### WHAT YOU HAVE TO DO
Turn everything in the material below, from the line containing "genus: Dasyatis" down to the line containing "common name: White wagtail", both included, into a Markdown table. Use two columns, Row for a running number and Line for the line itself, and skip any blank lines.
+++ INFORMATION SUPPLIED +++
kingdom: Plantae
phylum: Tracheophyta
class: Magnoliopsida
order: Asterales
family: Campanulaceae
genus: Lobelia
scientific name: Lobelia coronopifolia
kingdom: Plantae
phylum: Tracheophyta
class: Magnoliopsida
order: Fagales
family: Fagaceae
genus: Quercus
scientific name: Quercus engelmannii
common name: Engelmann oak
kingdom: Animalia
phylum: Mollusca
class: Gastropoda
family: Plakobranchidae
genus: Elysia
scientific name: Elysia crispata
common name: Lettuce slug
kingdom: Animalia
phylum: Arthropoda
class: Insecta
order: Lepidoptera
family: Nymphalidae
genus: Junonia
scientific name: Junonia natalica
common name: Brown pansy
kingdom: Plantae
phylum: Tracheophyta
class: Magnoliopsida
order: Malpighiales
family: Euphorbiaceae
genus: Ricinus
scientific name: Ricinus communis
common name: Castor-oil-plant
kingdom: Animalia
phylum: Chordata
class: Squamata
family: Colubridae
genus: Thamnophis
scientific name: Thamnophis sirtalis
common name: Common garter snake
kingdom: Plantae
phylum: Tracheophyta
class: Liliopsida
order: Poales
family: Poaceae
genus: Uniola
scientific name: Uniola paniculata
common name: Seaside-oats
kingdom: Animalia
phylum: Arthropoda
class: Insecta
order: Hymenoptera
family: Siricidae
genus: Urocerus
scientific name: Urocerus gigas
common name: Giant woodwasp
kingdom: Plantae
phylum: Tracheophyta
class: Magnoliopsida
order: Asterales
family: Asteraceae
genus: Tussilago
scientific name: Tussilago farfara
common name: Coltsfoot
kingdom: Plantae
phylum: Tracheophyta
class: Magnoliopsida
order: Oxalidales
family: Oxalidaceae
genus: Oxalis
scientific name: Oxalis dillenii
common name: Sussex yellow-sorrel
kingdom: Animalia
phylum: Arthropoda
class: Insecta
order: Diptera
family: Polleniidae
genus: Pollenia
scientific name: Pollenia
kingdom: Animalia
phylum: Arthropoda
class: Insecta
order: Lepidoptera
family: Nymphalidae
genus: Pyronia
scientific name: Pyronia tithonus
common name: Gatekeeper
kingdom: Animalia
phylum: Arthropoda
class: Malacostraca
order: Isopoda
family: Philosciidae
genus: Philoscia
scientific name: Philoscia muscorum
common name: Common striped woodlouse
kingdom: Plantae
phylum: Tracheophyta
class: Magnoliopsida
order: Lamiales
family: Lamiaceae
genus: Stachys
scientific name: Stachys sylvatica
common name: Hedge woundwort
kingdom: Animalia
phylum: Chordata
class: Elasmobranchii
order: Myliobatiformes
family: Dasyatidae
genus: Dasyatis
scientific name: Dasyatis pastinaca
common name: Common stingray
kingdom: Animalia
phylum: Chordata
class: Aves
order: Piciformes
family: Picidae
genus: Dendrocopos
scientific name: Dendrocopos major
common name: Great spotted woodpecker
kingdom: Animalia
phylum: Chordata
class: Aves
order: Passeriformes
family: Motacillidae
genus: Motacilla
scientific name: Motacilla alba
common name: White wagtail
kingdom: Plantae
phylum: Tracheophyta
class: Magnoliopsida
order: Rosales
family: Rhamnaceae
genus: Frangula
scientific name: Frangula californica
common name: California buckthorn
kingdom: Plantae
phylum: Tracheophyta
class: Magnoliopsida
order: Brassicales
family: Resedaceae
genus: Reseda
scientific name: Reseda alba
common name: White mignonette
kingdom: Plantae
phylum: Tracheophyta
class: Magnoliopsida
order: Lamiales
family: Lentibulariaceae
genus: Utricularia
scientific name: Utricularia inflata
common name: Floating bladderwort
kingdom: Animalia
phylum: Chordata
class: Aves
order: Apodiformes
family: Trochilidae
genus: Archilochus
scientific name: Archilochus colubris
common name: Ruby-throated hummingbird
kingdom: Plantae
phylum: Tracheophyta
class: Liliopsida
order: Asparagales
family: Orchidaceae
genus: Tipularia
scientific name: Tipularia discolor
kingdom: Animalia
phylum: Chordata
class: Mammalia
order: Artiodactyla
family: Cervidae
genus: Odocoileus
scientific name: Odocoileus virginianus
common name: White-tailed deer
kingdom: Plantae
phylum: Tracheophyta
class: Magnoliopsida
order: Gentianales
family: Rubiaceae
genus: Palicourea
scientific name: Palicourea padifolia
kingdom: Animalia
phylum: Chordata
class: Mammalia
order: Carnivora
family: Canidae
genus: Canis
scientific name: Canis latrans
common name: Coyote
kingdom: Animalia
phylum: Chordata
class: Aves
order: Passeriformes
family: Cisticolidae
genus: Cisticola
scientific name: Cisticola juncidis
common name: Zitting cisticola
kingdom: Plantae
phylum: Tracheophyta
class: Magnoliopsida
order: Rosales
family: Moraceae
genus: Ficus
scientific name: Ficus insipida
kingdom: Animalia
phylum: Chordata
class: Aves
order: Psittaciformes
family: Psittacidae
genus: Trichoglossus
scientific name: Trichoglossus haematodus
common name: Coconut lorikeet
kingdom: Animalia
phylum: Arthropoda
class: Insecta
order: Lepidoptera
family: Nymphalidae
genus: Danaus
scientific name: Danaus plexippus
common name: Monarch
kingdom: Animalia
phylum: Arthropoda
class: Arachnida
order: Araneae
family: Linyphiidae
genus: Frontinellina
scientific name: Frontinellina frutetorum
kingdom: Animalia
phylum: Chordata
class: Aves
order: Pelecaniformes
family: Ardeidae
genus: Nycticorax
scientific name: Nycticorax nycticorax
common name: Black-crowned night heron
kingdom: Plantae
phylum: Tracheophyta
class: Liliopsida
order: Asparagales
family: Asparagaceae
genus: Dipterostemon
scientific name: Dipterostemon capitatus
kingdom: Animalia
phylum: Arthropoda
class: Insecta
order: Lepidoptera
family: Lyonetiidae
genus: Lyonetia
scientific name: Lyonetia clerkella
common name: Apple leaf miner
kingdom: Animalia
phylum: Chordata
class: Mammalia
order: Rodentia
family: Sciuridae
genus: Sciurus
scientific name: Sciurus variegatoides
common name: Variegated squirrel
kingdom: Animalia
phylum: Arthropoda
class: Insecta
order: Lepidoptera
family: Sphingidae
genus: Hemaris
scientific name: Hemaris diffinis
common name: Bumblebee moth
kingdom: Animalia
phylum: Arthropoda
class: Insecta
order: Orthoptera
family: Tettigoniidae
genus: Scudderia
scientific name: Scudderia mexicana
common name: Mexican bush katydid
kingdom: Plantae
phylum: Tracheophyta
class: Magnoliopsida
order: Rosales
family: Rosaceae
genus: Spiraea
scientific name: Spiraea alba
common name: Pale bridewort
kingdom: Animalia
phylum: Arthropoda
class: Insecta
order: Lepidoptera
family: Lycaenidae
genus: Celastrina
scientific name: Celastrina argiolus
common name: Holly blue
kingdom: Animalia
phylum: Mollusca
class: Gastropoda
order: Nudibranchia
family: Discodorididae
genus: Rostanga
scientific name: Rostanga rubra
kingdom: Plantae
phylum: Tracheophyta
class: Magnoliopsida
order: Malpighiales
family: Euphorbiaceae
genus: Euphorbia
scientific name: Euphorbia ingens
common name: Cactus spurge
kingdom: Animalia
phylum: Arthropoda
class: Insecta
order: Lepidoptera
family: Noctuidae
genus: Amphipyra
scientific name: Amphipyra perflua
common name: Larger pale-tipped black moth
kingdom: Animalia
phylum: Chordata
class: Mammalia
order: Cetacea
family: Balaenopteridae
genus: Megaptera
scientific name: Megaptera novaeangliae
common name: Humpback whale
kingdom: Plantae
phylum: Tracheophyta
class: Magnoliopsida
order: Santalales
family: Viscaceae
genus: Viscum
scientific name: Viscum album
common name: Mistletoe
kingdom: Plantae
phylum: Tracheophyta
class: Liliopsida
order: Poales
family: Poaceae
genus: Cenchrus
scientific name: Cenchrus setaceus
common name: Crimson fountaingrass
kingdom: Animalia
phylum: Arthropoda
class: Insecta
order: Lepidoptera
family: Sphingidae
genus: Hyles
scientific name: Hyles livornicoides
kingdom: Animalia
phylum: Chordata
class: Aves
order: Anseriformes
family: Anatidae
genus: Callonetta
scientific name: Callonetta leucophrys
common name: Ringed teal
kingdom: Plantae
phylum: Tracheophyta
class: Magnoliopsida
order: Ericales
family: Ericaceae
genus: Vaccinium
+++
### EXERCISE RESPONSE
| Row | Line |
|---|---|
| 1 | genus: Dasyatis |
| 2 | scientific name: Dasyatis pastinaca |
| 3 | common name: Common stingray |
| 4 | kingdom: Animalia |
| 5 | phylum: Chordata |
| 6 | class: Aves |
| 7 | order: Piciformes |
| 8 | family: Picidae |
| 9 | genus: Dendrocopos |
| 10 | scientific name: Dendrocopos major |
| 11 | common name: Great spotted woodpecker |
| 12 | kingdom: Animalia |
| 13 | phylum: Chordata |
| 14 | class: Aves |
| 15 | order: Passeriformes |
| 16 | family: Motacillidae |
| 17 | genus: Motacilla |
| 18 | scientific name: Motacilla alba |
| 19 | common name: White wagtail |